目立たないのにうまくいっている 謙虚な人の習慣
(画像=kapinon/stock.adobe.com)

大きな仕事を成し遂げる人は「満足の罠」を越えている

真剣に働き、できることが増えてくると、多くの人は一人前と呼ばれる段階に立ちます。
ここまでは、誰もが努力で到達してきた場所です。
しかし、この先に別れ道があります。
それが「満足の罠」です。
満足の罠とは、ある程度できるようになったときに、「これで十分だ」と無意識に感じてしまい、それ以上の改善や成長を止めてしまう状態のことです。本当はまだ伸びる余地があるのに、自分でその余地を閉じてしまうのです。
怠けるということではありません。人として自然な反応です。どこかで「もう十分だ」と思ってしまうからです。
ただ、その瞬間に成長は止まります。
一人前で止まる人と、その先へ進む人の違いは、ここにあります。

では、先へ進むことができる人は何が違うのか。
それは、「誰のために働いているか」が変わることです。
最初は自分のためでいいのです。
収入を上げたい。認められたい。できるようになりたい。
その思いが人を前に進めます。
しかし、ある段階から視点が変わります。
「自分がどう見られるか」ではなく、「この仕事は誰のためにあるのか」を考えるようになります。

お客様のために何ができるか。
仲間のために何ができるか。
社会のために何ができるか。

視点は外へ広がっていきます。
そのとき、人は気づきます。
まだ足りない、と。
知識も、工夫も、視点も足りない。
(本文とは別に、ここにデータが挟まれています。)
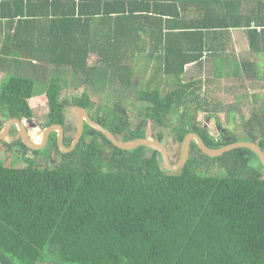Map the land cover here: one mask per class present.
I'll use <instances>...</instances> for the list:
<instances>
[{
  "label": "trees",
  "instance_id": "trees-1",
  "mask_svg": "<svg viewBox=\"0 0 264 264\" xmlns=\"http://www.w3.org/2000/svg\"><path fill=\"white\" fill-rule=\"evenodd\" d=\"M232 31L245 32L249 50L264 55V0H0V65H14L0 86V133L19 119L38 143L45 129L62 125L70 147L77 128L67 127L65 112L78 106L123 143L150 137L140 121L167 128L172 165L193 133L213 149L258 142L264 151L258 63L244 58L229 70L239 75L243 65L261 82L245 96L224 97L226 107L243 103L228 110L234 135L220 132L217 120V140L197 120L201 110L221 118L224 108L188 95L197 85L182 82L186 65H220ZM23 65H42L47 75L26 74ZM95 72L106 77L95 81ZM109 84L110 105H95L88 86ZM126 91L135 98L127 107ZM9 136L0 142V157L14 154L11 164L0 159V264H264V166L252 150L211 158L193 142L187 164L170 172L158 152L147 159V148L121 150L89 126L71 153L60 151L55 133L46 156L27 148L16 127Z\"/></svg>",
  "mask_w": 264,
  "mask_h": 264
},
{
  "label": "water",
  "instance_id": "water-1",
  "mask_svg": "<svg viewBox=\"0 0 264 264\" xmlns=\"http://www.w3.org/2000/svg\"><path fill=\"white\" fill-rule=\"evenodd\" d=\"M65 118H66V122L69 119H75L77 123V135L74 141L72 142V144L70 145V147H67L64 144L65 129L62 125H51L50 127H48L43 131V137L41 141L38 143H34L30 137L27 127L19 119H10L6 122L3 130L0 133V142L9 136L11 129L13 127H16L26 147L33 151H39L46 146L50 135L52 133H56V144H58L60 151L62 153H71L76 149L79 142L81 141L84 135L85 125H87L90 128L101 132L103 135H105L104 137H106L114 146L120 148L121 150L129 151V150L137 149L139 147H144L153 151L160 152L161 155H159L158 159L161 162L162 167L166 168L170 172H176L187 164L191 154V148L193 142H195L198 145V147L203 151V153H205L207 156L211 158L220 157L225 153L235 149L244 148V149L252 150L257 154L261 164L264 166V151L262 150V148L260 147V143L258 142L256 143L237 142V143L229 144L220 149H213L207 146L204 140L198 134L193 133L188 135L184 140L183 152L179 163L177 165H172L170 163L167 146L166 144H163L160 140L161 131H164L167 141L169 139V132L165 127H160L155 130L154 132L155 141L151 139H138L130 143H123L117 140L112 133H110L100 124L93 121L88 111L85 108L72 106L70 107L69 112H67V114L65 115ZM153 151L148 153L147 159L153 158L154 156Z\"/></svg>",
  "mask_w": 264,
  "mask_h": 264
},
{
  "label": "rangeland",
  "instance_id": "rangeland-1",
  "mask_svg": "<svg viewBox=\"0 0 264 264\" xmlns=\"http://www.w3.org/2000/svg\"><path fill=\"white\" fill-rule=\"evenodd\" d=\"M243 46H241L242 49L244 50H248V45L245 43H242ZM237 50H238V46H237ZM240 50V48H239ZM249 52V51H248ZM246 58V57H244ZM95 60V58H92V62ZM94 63V62H93ZM207 65V64H205ZM27 71L31 72V73H38V72H43V74L45 75L46 73L44 72L45 69L43 68L42 65H37V66H31V65H23ZM226 71V74L228 73V70L225 69ZM258 71L260 73L261 76L264 75V65H258ZM207 72L208 71H204V77L207 78ZM187 73V72H186ZM185 73V75H187ZM47 75V74H46ZM264 77V76H263ZM256 84H254L253 82H256ZM223 82L225 83L224 84V90L221 94H224V96H221V95H217V96H212V97H208V101L209 102H213L212 100H214L215 102H218L220 103L219 107L221 106L223 109L222 111V114H221V118H208V116H206L205 114H203L202 110L200 111V117L198 119L200 120H197L198 121V124L200 123L201 125H207L208 126V132L209 134L212 136V138H214L215 140H217L219 138V135L221 134L220 132L221 131H227L228 133H230V135H234V133H232V131H234L235 127L237 124H234V122H232V120H234V118H230V115L228 114V110L231 109L232 107L234 108H237L239 107L240 104H242V100L241 99H237V101H239V105H236L237 101L236 102H232L231 106H228L226 107V105L228 104V98H229V95L231 92H234L235 93V90H238V95L239 96H245L247 94H249L250 92H252L253 90L255 91L256 87L258 86V84L261 82V81H258L256 77H248V76H243L242 78H239V77H229L227 79H223ZM115 83L117 84V81H115ZM228 84V85H227ZM96 87H94L93 85H89V94L91 96V98L94 100L93 102L95 103V105L97 104H105L107 103L108 105L109 104V98L107 96V94L111 93V92H115L114 90V87L111 86V84L108 85H100V86H97L95 85ZM82 90H85V85L83 87H81V91ZM167 90V89H165ZM198 91L201 90V86H198ZM126 95H122V99H126V105L125 107L129 106L130 103L132 102L134 98V95H133V98L129 95H127V91L124 92ZM78 94V93H77ZM228 97V98H225L224 97ZM214 98V99H213ZM217 99V100H216ZM35 107L40 109V116L43 115L44 113V108L46 107L45 105V101L44 100H39L35 103ZM99 107V105L95 108L97 109ZM243 110V109H242ZM239 111L238 110V116H239ZM1 112L2 110L0 109V118L2 117L1 115ZM243 113H246L245 110L243 111ZM242 114V112H240V115ZM180 115H181V112H180ZM179 115V116H180ZM243 115V114H242ZM245 117L246 116H241L240 118H237L236 120L238 121V124L243 122L245 120ZM133 118V116H132ZM244 118V119H243ZM173 119H174V124H178L179 122V117L177 114H174L173 115ZM217 120L218 122L220 123L221 125V128H219V131L220 132H217L216 131V128H213L215 126V124H217ZM29 123V126L32 127L33 131L31 130V134L34 135L35 137H39V135L42 133L41 131H39V127L38 125L36 124V122H34L33 120L31 121H28ZM140 123V124H139ZM138 124L141 125V128L144 130V128H146V130L148 131L147 133L149 134V136H151L152 133H154V131L152 130L151 126L149 124H147L146 126L142 125V121H140ZM17 138V135L15 134H11L9 137H8V140L7 141H10V143L12 144V142H14V140ZM234 138V137H231V139ZM5 142V143H6ZM3 143V144H5ZM2 145V144H1ZM0 145V154H2L1 151H6V150H1L2 148H4L3 146ZM59 147V146H58ZM7 148V147H6ZM167 149L168 151H170L171 153V145L170 143H167ZM24 151L20 152L21 154H24L23 153ZM42 155H47L49 153V148H44L43 150H41L40 152ZM33 153H30L28 154L29 156H32ZM20 157H16V159H18ZM0 159H2V162L3 163H8V164H11V162L13 163L14 160V154L13 153H7V155H4L3 157H0ZM56 159H58V157H56ZM40 160V163H45V161L42 159V157L39 158ZM38 160V161H39ZM201 160V159H199ZM203 170H206L205 167H202ZM215 171H213L212 173H214Z\"/></svg>",
  "mask_w": 264,
  "mask_h": 264
},
{
  "label": "crops",
  "instance_id": "crops-1",
  "mask_svg": "<svg viewBox=\"0 0 264 264\" xmlns=\"http://www.w3.org/2000/svg\"><path fill=\"white\" fill-rule=\"evenodd\" d=\"M245 42L247 44V38H246L245 32H243V31H232L230 34V37L227 39L226 54L224 57L222 55H220V58L223 57L219 60L220 65H209L208 61L205 63L207 65H198V64L186 65L185 66V73L187 72L186 73L187 75L181 76V78L183 79L182 82L183 83L192 82L194 85H197V89H198V86H201V90H199V91L197 89H194V91L191 90V92L188 95L194 96V97H196V96L197 97H203V98H208V97L217 96V95L224 96V94H221L224 90V84H225L223 82V79H227L229 77L242 78L243 76L245 77L246 75H248L246 72L247 70H245L243 65H240V67H239V70H238V72L240 73L239 75L232 74V76H231L229 74V70H230V72L232 71L231 67L237 65V63H239V62H243L244 57H246L248 59V60H245L246 62H253V63H258V65H264V63L261 62V59L264 58V55H255L249 49L246 51V50L241 48V46H243L242 43H245ZM237 46H238V50H237ZM239 48H240V50H239ZM229 55H230V58L232 60V61L231 60L230 61H231V63H234V65H229L230 62L228 60H226ZM93 58L96 59V56H93ZM206 59H208L207 56L204 58V61H206ZM93 62L91 61V63H93ZM95 66H99V65H89V67H91L93 69L95 68ZM0 69H2L4 71V72L0 71V86H1L2 82L4 81V78L6 77V73L8 75H14V65H0ZM225 69L228 70L227 74H226ZM149 70L150 71L148 72V75L144 78H146L148 80H152L153 77L156 76V70L157 69H155V67L152 66L151 68H149ZM204 71H208L207 72V78L204 77ZM35 73L28 72L26 74H30L31 76H34ZM157 73H159V71H157ZM38 74H39V72H38ZM259 76H261L260 73H259ZM93 77H94V80L96 81V80H99L103 77H106V74L100 75V74L96 73V74H94ZM259 78H261V77H259ZM98 84H99V82H98ZM166 91L167 90H165V92ZM202 112H203V114L208 116V118H211V119L217 118V115H214V113L209 114V113H207V110L206 111L202 110ZM220 116H221V114H220Z\"/></svg>",
  "mask_w": 264,
  "mask_h": 264
},
{
  "label": "flooded vegetation",
  "instance_id": "flooded-vegetation-1",
  "mask_svg": "<svg viewBox=\"0 0 264 264\" xmlns=\"http://www.w3.org/2000/svg\"><path fill=\"white\" fill-rule=\"evenodd\" d=\"M67 112H69V110H66V112H65V115L67 114ZM89 113V112H88ZM90 115V114H89ZM91 117V116H90ZM93 120V119H92ZM94 121V120H93ZM96 122V121H95ZM67 127L68 126H72L73 124L74 125H76V128H77V123H76V120L75 119H69L67 122ZM87 127V125H85V128ZM155 132V131H154ZM162 132V131H161ZM161 132H160V134H161ZM164 132V131H163ZM30 134V133H29ZM66 134V133H65ZM149 139H151V140H154L155 141V138H154V133H152L151 134V136L150 137H148ZM65 140V139H64ZM160 140H161V135H160ZM167 139H165L164 141H162L161 140V142L163 143V144H166V146H167ZM14 143H16V141L14 140ZM193 144V143H192ZM168 150V149H167ZM151 151H153V150H150V149H146V150H144V152H146L147 154H146V157L148 156V153L149 152H151ZM154 152V154H155V152H158V151H153ZM159 153V155H161V153L160 152H158ZM168 154H169V158H170V156L172 155L171 153H170V151H168ZM171 162V161H170Z\"/></svg>",
  "mask_w": 264,
  "mask_h": 264
},
{
  "label": "clouds",
  "instance_id": "clouds-1",
  "mask_svg": "<svg viewBox=\"0 0 264 264\" xmlns=\"http://www.w3.org/2000/svg\"><path fill=\"white\" fill-rule=\"evenodd\" d=\"M56 134V133H55ZM169 138H170V136H169ZM144 139H149L148 137L147 138H144ZM169 140V139H168ZM168 142V141H167ZM171 163V162H170ZM172 164V163H171Z\"/></svg>",
  "mask_w": 264,
  "mask_h": 264
}]
</instances>
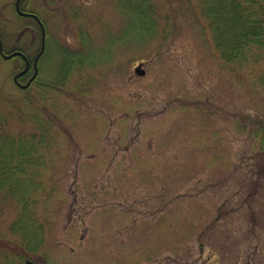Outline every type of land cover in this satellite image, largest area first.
Here are the masks:
<instances>
[{
    "label": "rangeland",
    "instance_id": "1",
    "mask_svg": "<svg viewBox=\"0 0 264 264\" xmlns=\"http://www.w3.org/2000/svg\"><path fill=\"white\" fill-rule=\"evenodd\" d=\"M24 1L49 46L28 90L0 57V264H264V45L225 62L202 0Z\"/></svg>",
    "mask_w": 264,
    "mask_h": 264
},
{
    "label": "trees",
    "instance_id": "2",
    "mask_svg": "<svg viewBox=\"0 0 264 264\" xmlns=\"http://www.w3.org/2000/svg\"><path fill=\"white\" fill-rule=\"evenodd\" d=\"M120 1L136 10L135 18L149 22L148 17L144 18L145 11L139 10L141 2ZM202 12L208 19L215 48L225 62L241 60L247 48L264 45V0H202Z\"/></svg>",
    "mask_w": 264,
    "mask_h": 264
},
{
    "label": "flooded vegetation",
    "instance_id": "3",
    "mask_svg": "<svg viewBox=\"0 0 264 264\" xmlns=\"http://www.w3.org/2000/svg\"><path fill=\"white\" fill-rule=\"evenodd\" d=\"M25 1L24 0H21L20 2V10L22 13L24 14H20L18 12V15L20 17H23V18H27V19H30L32 20L36 25H38L41 29V24L44 25L42 19L39 17V19H37L36 17V14L33 13V12H30L28 11L25 7H24V3ZM32 23H29L28 26H32L33 25ZM28 27V28H29ZM46 32V31H45ZM34 36L31 38L32 41H31V44H34L35 41H36V35L35 33L33 34ZM23 35H19L17 37V40L20 41V38H22ZM0 41L2 42V46H3V52H4V55L5 56H10L14 53H21V54H16L15 56L11 57L10 59H6L3 54L1 53L0 51V57H2L3 59L5 60H8V61H12V60H15L17 59V63L18 65L20 66V70H18L15 74H14V82L15 84L21 88L22 90H28L31 88L32 85H34L37 81V78L34 79L29 85H27L31 78L33 77V75L35 74V71H36V68H35V60H36V57L37 55L39 54V52L41 51V48H42V43H43V38H42V30H41V46L39 48V51L37 52V54L35 55V57L32 59L31 57H29L25 51H22L21 49L19 48H16L14 51H12L11 53H7L6 49H5V45H4V42H3V37L2 35H0ZM1 47V46H0ZM48 49V36H47V33H46V36H45V47H44V51L42 53V55L39 57V60H38V69H39V72H38V75H40V64H41V57H43L45 54H46V51ZM19 75V76H18ZM18 76V77H17ZM17 77V80L15 79ZM27 85V86H26ZM26 86V87H25Z\"/></svg>",
    "mask_w": 264,
    "mask_h": 264
},
{
    "label": "water",
    "instance_id": "4",
    "mask_svg": "<svg viewBox=\"0 0 264 264\" xmlns=\"http://www.w3.org/2000/svg\"><path fill=\"white\" fill-rule=\"evenodd\" d=\"M20 2H21V0H17V2H16V7H17V10H18V12L20 13V14H24V13H22L21 12V10H20ZM37 19H39L38 17H37ZM42 33H43V44H42V49H41V51L39 52V54L37 55V57H36V60H35V68H36V71H35V74L33 75V77L31 78V80H30V82L28 83V85L37 77V75H38V72H39V69H38V59H39V57L42 55V53H43V51H44V47H45V29H44V26L42 25ZM0 51H1V53L3 54V56L6 58V59H10L11 57H13V56H15L16 54H21V53H14V54H12V55H10V56H5L4 55V52H3V46H2V42L0 41ZM19 76V75H18ZM17 76V77H18ZM17 77L15 78L16 80H17ZM27 86V85H26ZM25 86V87H26ZM26 264H36V263H34L33 261H30V260H28L27 262H26Z\"/></svg>",
    "mask_w": 264,
    "mask_h": 264
}]
</instances>
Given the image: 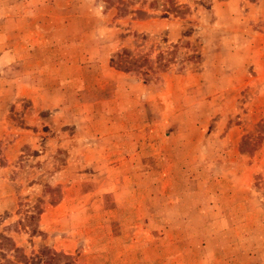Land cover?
<instances>
[{
    "label": "rangeland",
    "instance_id": "rangeland-1",
    "mask_svg": "<svg viewBox=\"0 0 264 264\" xmlns=\"http://www.w3.org/2000/svg\"><path fill=\"white\" fill-rule=\"evenodd\" d=\"M0 235L264 264V0H0Z\"/></svg>",
    "mask_w": 264,
    "mask_h": 264
},
{
    "label": "trees",
    "instance_id": "trees-1",
    "mask_svg": "<svg viewBox=\"0 0 264 264\" xmlns=\"http://www.w3.org/2000/svg\"><path fill=\"white\" fill-rule=\"evenodd\" d=\"M120 67L121 65L116 64V68L122 70ZM0 252L3 257L7 254L0 264H78L69 255L55 251L46 245L39 246L37 256L30 258L23 253L21 247L5 235H0Z\"/></svg>",
    "mask_w": 264,
    "mask_h": 264
},
{
    "label": "crops",
    "instance_id": "crops-1",
    "mask_svg": "<svg viewBox=\"0 0 264 264\" xmlns=\"http://www.w3.org/2000/svg\"><path fill=\"white\" fill-rule=\"evenodd\" d=\"M87 46V50L86 48L84 49V52H96L97 50V47L94 48V46H92V43H87V40L84 41V44L82 45V47H86ZM74 47V46H73ZM93 55H96V54H93ZM95 63L97 61H94ZM78 208V207H77ZM63 252H65L66 250L65 249H62ZM163 257V256H162ZM158 264H169V260H168V257L165 255V258H163L162 260L158 261Z\"/></svg>",
    "mask_w": 264,
    "mask_h": 264
}]
</instances>
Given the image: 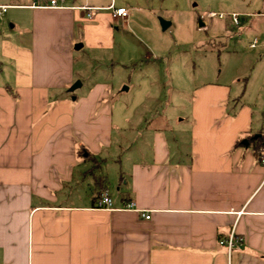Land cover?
<instances>
[{"label":"crops","instance_id":"1","mask_svg":"<svg viewBox=\"0 0 264 264\" xmlns=\"http://www.w3.org/2000/svg\"><path fill=\"white\" fill-rule=\"evenodd\" d=\"M99 1L0 0L11 5L0 16V264H264V161L247 140L264 134V111L244 100L249 77L195 90L185 152L162 129L120 126L109 83L70 88L86 85L78 60L113 49L134 19L135 0H114L126 18L89 17L83 6L111 2ZM253 14L264 16L241 18ZM244 23L235 33L250 54L264 41ZM125 136L136 145L113 191L106 164ZM103 189L113 209L96 206ZM233 226L243 240L229 256L219 240Z\"/></svg>","mask_w":264,"mask_h":264},{"label":"rangeland","instance_id":"2","mask_svg":"<svg viewBox=\"0 0 264 264\" xmlns=\"http://www.w3.org/2000/svg\"><path fill=\"white\" fill-rule=\"evenodd\" d=\"M99 2L108 4L110 0ZM135 3L131 25L116 24L119 30L113 49H92V55L86 53L78 60V70L86 83L84 88L78 87L79 91L91 82L109 83L120 126L162 129L172 150L181 147L185 152L195 90L206 83L220 82L234 83L235 90L238 85L234 80L240 70L250 79L244 100L253 105L255 113L264 111V44L244 54L246 42L239 39L236 28L227 39L225 21L208 17L210 11L264 12V0H135ZM161 19L172 24L163 29ZM245 19L242 22H250L252 31L259 34L263 43L264 16L253 14ZM200 20L204 26H200ZM219 38L228 43L226 49L221 50L223 43ZM249 61L254 65L251 70L243 67ZM128 137L119 141L118 155L106 164L108 185L113 191L119 178L120 158L126 161L125 155L132 151L128 147L136 145Z\"/></svg>","mask_w":264,"mask_h":264},{"label":"built area","instance_id":"3","mask_svg":"<svg viewBox=\"0 0 264 264\" xmlns=\"http://www.w3.org/2000/svg\"><path fill=\"white\" fill-rule=\"evenodd\" d=\"M110 4L106 7H91V6H83L82 8L85 9L87 12V15L89 17H93L96 14V11H99L101 9H108L112 11V14L114 17H121L126 18L130 15V10L127 7L122 6H116L114 0H110ZM68 0H47V2H44L43 0H32L31 6H43V7H52V8H65L69 7ZM11 5H0V16L10 8ZM208 17L213 19L215 17H218L220 19H224L226 17H229V24L233 28H240L243 26L241 13L233 11L230 13L225 12H215L210 11L208 13ZM264 161V157L262 158ZM97 207L107 208V209H113V198L111 197L108 189H103L100 196L97 200ZM125 208L127 209H136V205L134 201H128L124 204ZM240 214V213H238ZM142 216L149 219L151 215L146 212H142ZM242 237H238L236 234L235 226L232 227L229 235L227 237L221 238L219 240L220 244L225 246L228 249L229 256L231 255L232 250L234 249L237 242L242 241Z\"/></svg>","mask_w":264,"mask_h":264},{"label":"trees","instance_id":"4","mask_svg":"<svg viewBox=\"0 0 264 264\" xmlns=\"http://www.w3.org/2000/svg\"><path fill=\"white\" fill-rule=\"evenodd\" d=\"M248 143L254 146L256 153L263 158L264 157V134L252 135L248 139Z\"/></svg>","mask_w":264,"mask_h":264},{"label":"water","instance_id":"5","mask_svg":"<svg viewBox=\"0 0 264 264\" xmlns=\"http://www.w3.org/2000/svg\"><path fill=\"white\" fill-rule=\"evenodd\" d=\"M170 21H167V20H164V19H161V25H162V28L163 29H166L170 26ZM200 26H204V22L202 20H200ZM82 44L79 43L78 45H76L77 48L81 47ZM80 86V81H77L73 84V86L71 87V90H75L77 87ZM245 143H247V141H244Z\"/></svg>","mask_w":264,"mask_h":264}]
</instances>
やるべきことはいくらでもある。
そこで、もう一度動き始めます。
満足している場合ではなくなるのです。

人のために働く人のもとには、不思議と仕事が集まってきます。信頼が生まれ、人が集まり、役割が広がっていきます。
仕事はひとりでは完結しません。だからこそ、世のため、人のために動く人のところに、人も仕事も集まっていきます。
その先に、さらなる広がりがあります。
自分のためから始まった仕事は、人のため、社会のためへと広がり、やがて地球やすべての命へと届いていきます。
そのとき、人は大きな仕事を成し始めます。

「自分のいのちは、世のため、人のため、他に尽くすためにある」

弊社の創業の精神にある言葉ですが、そのような境地に近づいていくのです。

目立たないのにうまくいっている 謙虚な人の習慣
石黒 功(いしぐろ・いさお)
イノチオホールディングス株式会社取締役会長
公益財団法人㓛農支援会代表理事
1952年、愛知県生まれ。名古屋市立大学大学院薬学研究科修士課程修了後、薬局チェーン勤務を経て、株式会社石黒製薬所へ入社。39歳でイシグロ農材株式会社の社長を継承し、農業分野に特化した事業展開を推進。
現在、創業117年目を迎え、創業者の唱えた「自分のいのちは、世のため人のため、他に尽くすためにある」との利他の心を受け継ぎ、グループ理念である「イノチオフィロソフィ」を原点に、農業を総合的に支援する企業グループの発展に尽力している。